On sent ans son travail l’influence des chorégraphes qu’il a pratiqué, surtout Pina Bausch, Kilian et Preljocaj.
Eblouissante démonstration ici : ses 5 danseuses et 5 danseurs sont magnifiques. Lestel a repris « Carmen » l’opéra de Bizet, en l’épurant, le débarrassant de ses fanfreluches et espagnolades. Carmen est une femme libre qui aime les hommes, « mais pas une manipulatrice ni une fille volage ou égoïste. Une femme d’aujourd’hui qui revendique l’égalité. ». Dans le rôle, Mara-Whittington est parfaite : grande, forte, elle sait déployer douceur, grâce et autorité. Les deux hommes qui se la disputent, (Don José et Escamillo) sont carrément époustouflants : Maxence Chippaux et Titouan Bongini dégagent une folle sensualité teintée de fragilité. Les 7 autres sont formidables aussi : ils savent tout danser, des figures classiques, contemporaines, et pas mal de breakdance sur les musiques de Ivan Julliard ; oui, Bizet et le rap se marient très bien, rien d’incongru, c’est souple, fluide, ça glisse et ça passe par toutes les couleurs de l’arc-en-ciel affectif : la passion, la rage, le combat, et le déchirement, la féminité subtile, la fusion des corps et la beauté graphique. Très fort. La salle est transportée. D’ailleurs, au lendemain de la générale, sans aucune critique dans la presse, le bouche à oreille parisien a fonctionné : « On était presque pleins ».
L’argent, la billetterie … Le nerf de la création. Entrepreneur privé (un peu subventionné), Julien Lestel ne perd jamais de vue le public. Obligé. Il alterne donc créations originales et créations sur des œuvres connues qu’il revisite sans les mutiler. Sa « Carmen » est moderne, mais accessible. Pas question de partir sur des chorégraphies incompréhensibles. Il a une conscience marketing ! sa productrice s’appelle Alexandra Cardinale, une ancienne danseuse, brillante femme d’affaires. Le chorégraphe énumère : « Il faut payer les danseurs pendant les répétitions, les loger, les nourrir, les transporter, il y a les techniciens, la location du théâtre… » Combien de soirées passées à refaire les calculs… Ou à convaincre un sponsor. Le budget de « Carmen » n’est pas totalement couvert. « On s’est donné six mois ».

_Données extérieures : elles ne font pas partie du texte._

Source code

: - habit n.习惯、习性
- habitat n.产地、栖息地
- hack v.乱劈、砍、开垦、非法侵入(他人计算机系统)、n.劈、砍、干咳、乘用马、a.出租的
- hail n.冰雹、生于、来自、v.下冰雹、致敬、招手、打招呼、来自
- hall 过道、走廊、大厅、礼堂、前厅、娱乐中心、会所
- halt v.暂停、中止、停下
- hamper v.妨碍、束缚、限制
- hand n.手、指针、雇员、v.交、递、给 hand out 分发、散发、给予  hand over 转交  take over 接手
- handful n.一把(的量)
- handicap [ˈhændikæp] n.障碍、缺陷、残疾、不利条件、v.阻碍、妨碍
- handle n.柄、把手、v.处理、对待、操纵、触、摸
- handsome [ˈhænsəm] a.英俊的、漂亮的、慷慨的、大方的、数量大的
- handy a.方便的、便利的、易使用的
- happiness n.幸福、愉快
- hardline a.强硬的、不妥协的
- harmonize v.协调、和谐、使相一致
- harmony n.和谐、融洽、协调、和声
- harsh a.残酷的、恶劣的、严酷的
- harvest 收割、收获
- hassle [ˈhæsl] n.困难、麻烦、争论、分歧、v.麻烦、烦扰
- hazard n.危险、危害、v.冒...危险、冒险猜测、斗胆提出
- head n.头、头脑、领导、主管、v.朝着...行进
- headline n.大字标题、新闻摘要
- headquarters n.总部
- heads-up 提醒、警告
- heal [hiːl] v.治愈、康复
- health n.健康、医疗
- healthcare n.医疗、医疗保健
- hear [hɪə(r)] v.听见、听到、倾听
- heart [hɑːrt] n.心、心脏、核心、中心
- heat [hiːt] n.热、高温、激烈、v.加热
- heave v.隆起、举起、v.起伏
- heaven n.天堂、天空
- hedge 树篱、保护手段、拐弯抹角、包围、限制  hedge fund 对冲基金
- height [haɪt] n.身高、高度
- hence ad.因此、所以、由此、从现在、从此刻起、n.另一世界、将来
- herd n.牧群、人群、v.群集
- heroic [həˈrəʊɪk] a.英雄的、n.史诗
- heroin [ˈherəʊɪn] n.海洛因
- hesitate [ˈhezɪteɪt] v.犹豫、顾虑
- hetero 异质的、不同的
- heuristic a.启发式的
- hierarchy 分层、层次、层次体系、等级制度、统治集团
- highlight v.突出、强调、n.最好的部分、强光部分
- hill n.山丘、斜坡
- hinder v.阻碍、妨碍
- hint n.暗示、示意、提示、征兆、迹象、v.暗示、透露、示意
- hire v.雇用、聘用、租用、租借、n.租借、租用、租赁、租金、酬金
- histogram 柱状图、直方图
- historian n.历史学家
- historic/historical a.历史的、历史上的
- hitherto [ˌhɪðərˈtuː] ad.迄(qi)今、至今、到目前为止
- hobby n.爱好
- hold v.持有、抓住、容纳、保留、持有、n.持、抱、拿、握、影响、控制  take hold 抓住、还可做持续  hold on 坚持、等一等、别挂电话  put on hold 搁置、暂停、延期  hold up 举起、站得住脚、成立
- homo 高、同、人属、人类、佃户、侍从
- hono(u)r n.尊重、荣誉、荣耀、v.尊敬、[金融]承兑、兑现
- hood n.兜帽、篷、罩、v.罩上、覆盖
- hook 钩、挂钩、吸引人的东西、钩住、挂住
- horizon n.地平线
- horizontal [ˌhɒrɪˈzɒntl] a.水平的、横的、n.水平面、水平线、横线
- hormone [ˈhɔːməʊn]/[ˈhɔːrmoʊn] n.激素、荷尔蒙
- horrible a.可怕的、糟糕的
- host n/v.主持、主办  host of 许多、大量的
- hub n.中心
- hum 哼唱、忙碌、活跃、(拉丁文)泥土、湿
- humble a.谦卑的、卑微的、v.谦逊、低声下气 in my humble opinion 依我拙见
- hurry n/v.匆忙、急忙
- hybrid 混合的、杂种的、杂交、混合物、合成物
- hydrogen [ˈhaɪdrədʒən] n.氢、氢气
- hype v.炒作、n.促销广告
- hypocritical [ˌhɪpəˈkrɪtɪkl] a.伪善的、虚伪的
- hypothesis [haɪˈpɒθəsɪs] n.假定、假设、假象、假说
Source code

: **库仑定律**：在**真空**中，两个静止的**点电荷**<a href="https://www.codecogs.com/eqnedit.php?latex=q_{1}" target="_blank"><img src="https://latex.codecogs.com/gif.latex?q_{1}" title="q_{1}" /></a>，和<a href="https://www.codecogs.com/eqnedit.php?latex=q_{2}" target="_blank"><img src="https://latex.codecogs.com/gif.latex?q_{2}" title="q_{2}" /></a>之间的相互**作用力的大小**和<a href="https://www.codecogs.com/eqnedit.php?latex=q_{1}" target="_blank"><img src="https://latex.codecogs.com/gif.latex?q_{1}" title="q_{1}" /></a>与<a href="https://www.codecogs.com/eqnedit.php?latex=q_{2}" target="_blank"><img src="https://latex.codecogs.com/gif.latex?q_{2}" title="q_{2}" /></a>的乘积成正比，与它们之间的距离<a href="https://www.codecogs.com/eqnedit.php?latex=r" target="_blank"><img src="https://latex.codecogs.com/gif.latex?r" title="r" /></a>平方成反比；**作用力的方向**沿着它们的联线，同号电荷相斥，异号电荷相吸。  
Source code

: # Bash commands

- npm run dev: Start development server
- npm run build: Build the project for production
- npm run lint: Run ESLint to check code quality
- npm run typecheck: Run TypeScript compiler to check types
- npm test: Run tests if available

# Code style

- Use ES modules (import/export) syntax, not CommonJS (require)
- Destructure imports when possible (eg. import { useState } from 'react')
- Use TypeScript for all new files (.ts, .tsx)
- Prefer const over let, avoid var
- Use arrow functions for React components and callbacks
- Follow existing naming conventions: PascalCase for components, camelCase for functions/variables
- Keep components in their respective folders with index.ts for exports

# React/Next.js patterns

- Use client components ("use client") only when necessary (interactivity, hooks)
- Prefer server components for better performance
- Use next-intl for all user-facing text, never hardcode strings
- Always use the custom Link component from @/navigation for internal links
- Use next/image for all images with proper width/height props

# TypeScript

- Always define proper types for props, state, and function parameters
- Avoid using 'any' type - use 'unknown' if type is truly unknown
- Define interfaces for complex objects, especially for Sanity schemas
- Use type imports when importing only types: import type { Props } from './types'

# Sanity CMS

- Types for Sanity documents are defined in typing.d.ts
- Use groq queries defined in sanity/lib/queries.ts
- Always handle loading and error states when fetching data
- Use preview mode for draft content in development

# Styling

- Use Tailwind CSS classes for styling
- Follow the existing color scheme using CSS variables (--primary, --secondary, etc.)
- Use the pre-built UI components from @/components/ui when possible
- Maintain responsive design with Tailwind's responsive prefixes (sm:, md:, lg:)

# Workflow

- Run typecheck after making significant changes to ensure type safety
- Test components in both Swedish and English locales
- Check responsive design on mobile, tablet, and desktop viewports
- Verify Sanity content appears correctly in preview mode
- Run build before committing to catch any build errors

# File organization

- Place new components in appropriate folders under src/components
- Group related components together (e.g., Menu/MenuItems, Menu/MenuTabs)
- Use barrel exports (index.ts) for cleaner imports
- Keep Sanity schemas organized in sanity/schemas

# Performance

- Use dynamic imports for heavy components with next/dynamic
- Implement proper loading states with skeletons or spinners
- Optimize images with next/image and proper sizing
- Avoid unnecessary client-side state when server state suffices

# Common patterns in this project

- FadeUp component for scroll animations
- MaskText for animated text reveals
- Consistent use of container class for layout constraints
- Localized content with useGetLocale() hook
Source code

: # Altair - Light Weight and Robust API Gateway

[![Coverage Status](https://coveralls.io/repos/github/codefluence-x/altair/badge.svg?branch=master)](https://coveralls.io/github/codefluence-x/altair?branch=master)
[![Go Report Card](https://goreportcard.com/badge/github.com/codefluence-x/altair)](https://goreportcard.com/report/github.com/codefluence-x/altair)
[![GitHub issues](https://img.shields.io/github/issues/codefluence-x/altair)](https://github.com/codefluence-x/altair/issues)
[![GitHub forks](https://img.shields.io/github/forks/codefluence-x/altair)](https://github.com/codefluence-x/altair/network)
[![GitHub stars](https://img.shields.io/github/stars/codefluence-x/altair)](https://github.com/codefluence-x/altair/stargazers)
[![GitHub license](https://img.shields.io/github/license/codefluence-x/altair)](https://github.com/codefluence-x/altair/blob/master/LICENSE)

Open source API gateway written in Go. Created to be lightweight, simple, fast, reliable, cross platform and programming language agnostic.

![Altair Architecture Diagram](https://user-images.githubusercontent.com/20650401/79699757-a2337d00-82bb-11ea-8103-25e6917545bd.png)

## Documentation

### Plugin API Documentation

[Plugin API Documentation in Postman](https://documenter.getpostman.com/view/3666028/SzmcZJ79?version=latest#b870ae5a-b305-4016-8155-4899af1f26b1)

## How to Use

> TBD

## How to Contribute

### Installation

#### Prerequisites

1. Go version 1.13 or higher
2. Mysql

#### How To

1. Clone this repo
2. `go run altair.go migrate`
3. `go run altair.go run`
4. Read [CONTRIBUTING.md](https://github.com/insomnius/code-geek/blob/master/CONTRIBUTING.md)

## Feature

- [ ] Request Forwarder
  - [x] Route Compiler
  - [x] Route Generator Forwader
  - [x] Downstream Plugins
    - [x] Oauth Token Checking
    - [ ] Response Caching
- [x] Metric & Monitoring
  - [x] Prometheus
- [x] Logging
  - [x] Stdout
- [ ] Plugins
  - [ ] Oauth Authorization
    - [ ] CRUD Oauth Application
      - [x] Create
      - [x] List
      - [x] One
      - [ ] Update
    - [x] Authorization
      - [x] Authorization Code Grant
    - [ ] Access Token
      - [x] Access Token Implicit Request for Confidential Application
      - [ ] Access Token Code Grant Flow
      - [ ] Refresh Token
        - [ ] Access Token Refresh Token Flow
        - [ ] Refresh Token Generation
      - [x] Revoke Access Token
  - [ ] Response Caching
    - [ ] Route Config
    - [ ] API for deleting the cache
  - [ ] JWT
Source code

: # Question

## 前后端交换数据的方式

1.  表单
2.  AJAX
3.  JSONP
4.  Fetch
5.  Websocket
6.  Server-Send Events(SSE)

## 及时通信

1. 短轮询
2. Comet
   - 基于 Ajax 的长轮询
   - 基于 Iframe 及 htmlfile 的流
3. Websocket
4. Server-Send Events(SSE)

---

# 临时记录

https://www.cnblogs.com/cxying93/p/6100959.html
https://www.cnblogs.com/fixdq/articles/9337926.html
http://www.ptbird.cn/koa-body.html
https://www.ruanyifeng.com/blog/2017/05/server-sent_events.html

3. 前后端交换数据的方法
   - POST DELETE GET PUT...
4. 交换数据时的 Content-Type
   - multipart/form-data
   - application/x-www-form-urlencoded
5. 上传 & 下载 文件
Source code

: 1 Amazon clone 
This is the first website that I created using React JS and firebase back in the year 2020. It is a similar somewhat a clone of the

Les dates de tournée affluent à l’agenda jusqu’en 2026. Si vous n’habitez pas Paris, allez sur son site. Mais surtout, ne le ratez pas.
Catherine Schwaab
Les saluts lors de la générale, mercredi 9 avril à Paris. Lestel est en costume gris et Alexandra Cardinale en combi-pantalon noire. Carmen en pantalon rouge, “ses” 2 amoureux en marine et en rouille.
« Carmen » au Théâtre Libre 4 Bd de Strasbourg Paris 10é. Metro Strasbourg St Denis jusqu’au 20 avril 2025, puis en tournée.